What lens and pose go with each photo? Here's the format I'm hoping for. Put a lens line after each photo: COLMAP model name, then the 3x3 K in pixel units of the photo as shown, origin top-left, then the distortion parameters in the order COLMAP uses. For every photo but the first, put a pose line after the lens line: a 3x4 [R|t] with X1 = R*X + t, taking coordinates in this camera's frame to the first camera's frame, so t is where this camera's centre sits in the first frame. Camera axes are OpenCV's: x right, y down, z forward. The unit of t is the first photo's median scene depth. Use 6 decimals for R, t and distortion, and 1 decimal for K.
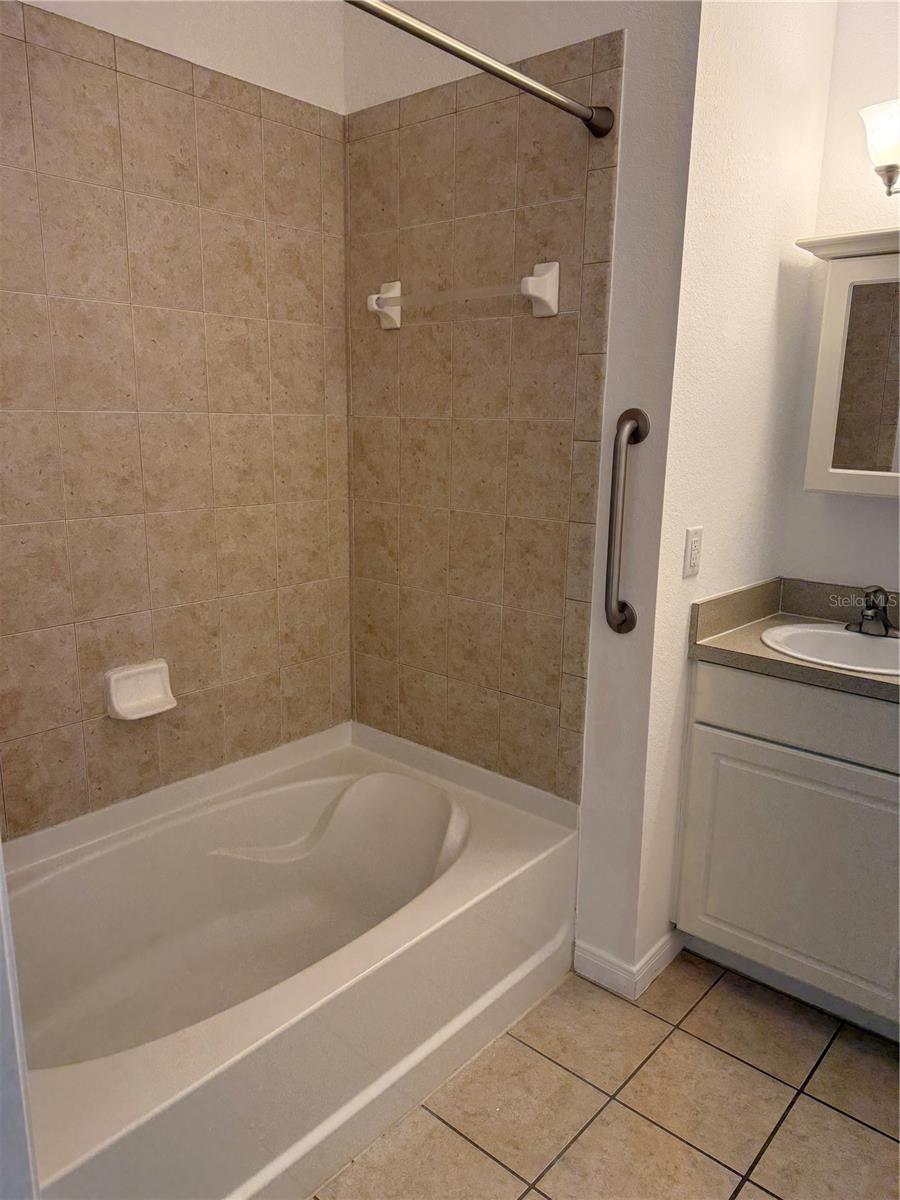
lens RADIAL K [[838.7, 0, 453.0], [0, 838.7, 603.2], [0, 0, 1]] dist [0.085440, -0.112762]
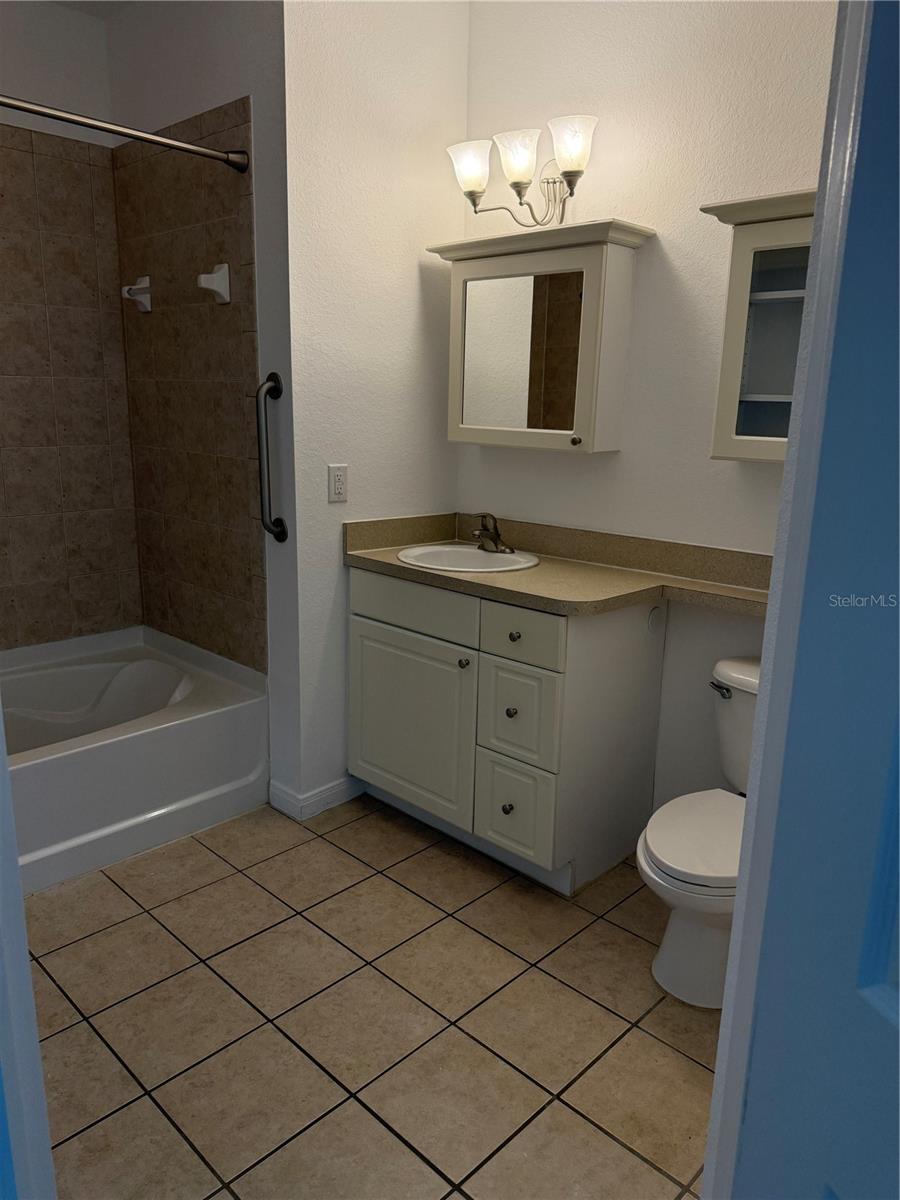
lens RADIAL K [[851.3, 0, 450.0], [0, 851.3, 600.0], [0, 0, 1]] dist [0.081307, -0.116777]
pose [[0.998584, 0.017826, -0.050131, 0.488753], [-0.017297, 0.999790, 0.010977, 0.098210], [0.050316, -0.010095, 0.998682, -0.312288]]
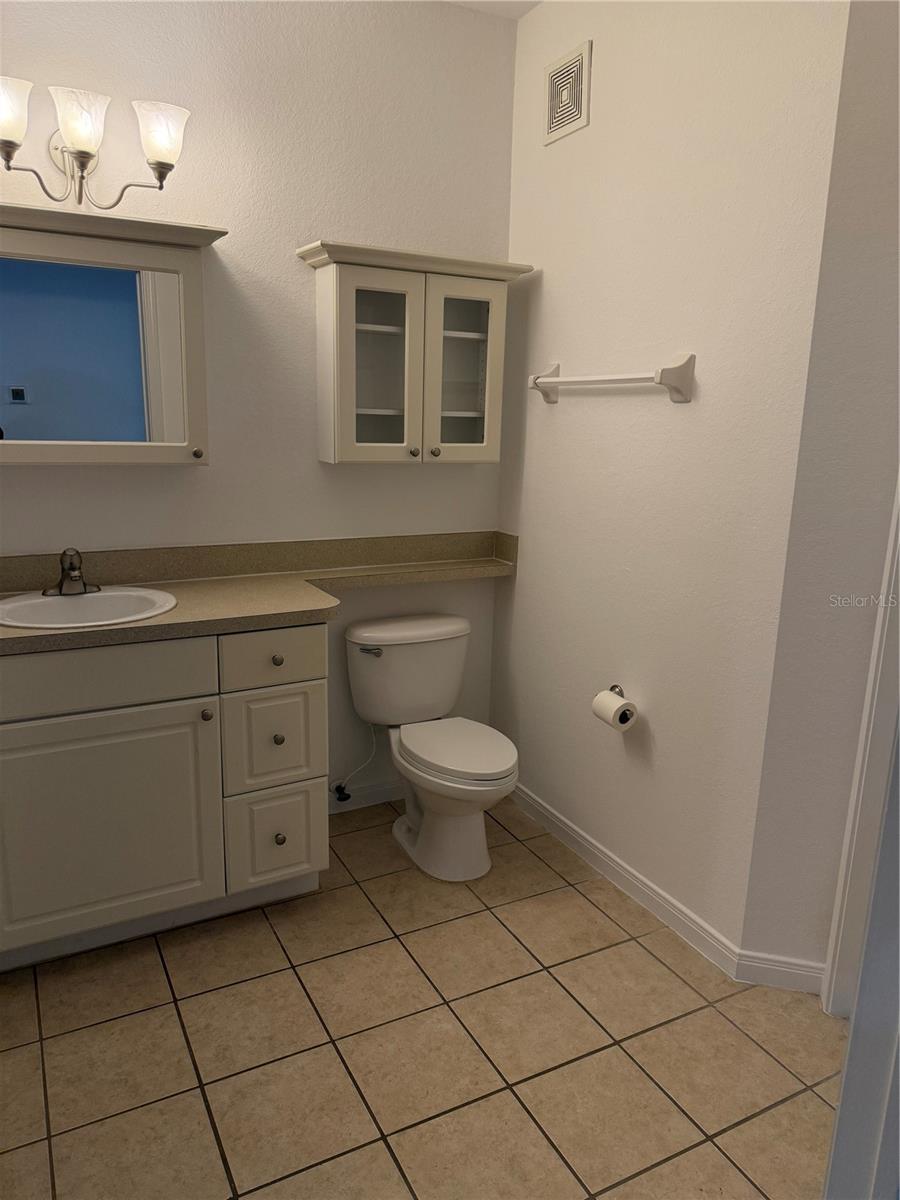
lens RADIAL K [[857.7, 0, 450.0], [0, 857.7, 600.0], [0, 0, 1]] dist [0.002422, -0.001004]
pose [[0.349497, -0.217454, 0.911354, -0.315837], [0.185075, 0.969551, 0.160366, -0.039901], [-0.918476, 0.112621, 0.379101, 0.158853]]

----------------

Reproduce all of the data above verbatim, omitting the pictures.

Response to this exercise »
What lens and pose go with each photo? Here's the format I'm hoping for. Put a lens line after each photo: COLMAP model name, then the 3x3 K in pixel units of the photo as shown, origin top-left, then the distortion parameters in the order COLMAP uses. For every photo but the first, put a pose line after the lens line: a 3x4 [R|t] with X1 = R*X + t, taking coordinates in this camera's frame to the first camera's frame, so t is where this camera's centre sits in the first frame. Camera axes are OpenCV's: x right, y down, z forward. The unit of t is the first photo's median scene depth. Use 6 decimals for R, t and distortion, and 1 decimal for K.
lens RADIAL K [[838.7, 0, 453.0], [0, 838.7, 603.2], [0, 0, 1]] dist [0.085440, -0.112762]
lens RADIAL K [[851.3, 0, 450.0], [0, 851.3, 600.0], [0, 0, 1]] dist [0.081307, -0.116777]
pose [[0.998584, 0.017826, -0.050131, 0.488753], [-0.017297, 0.999790, 0.010977, 0.098210], [0.050316, -0.010095, 0.998682, -0.312288]]
lens RADIAL K [[857.7, 0, 450.0], [0, 857.7, 600.0], [0, 0, 1]] dist [0.002422, -0.001004]
pose [[0.349497, -0.217454, 0.911354, -0.315837], [0.185075, 0.969551, 0.160366, -0.039901], [-0.918476, 0.112621, 0.379101, 0.158853]]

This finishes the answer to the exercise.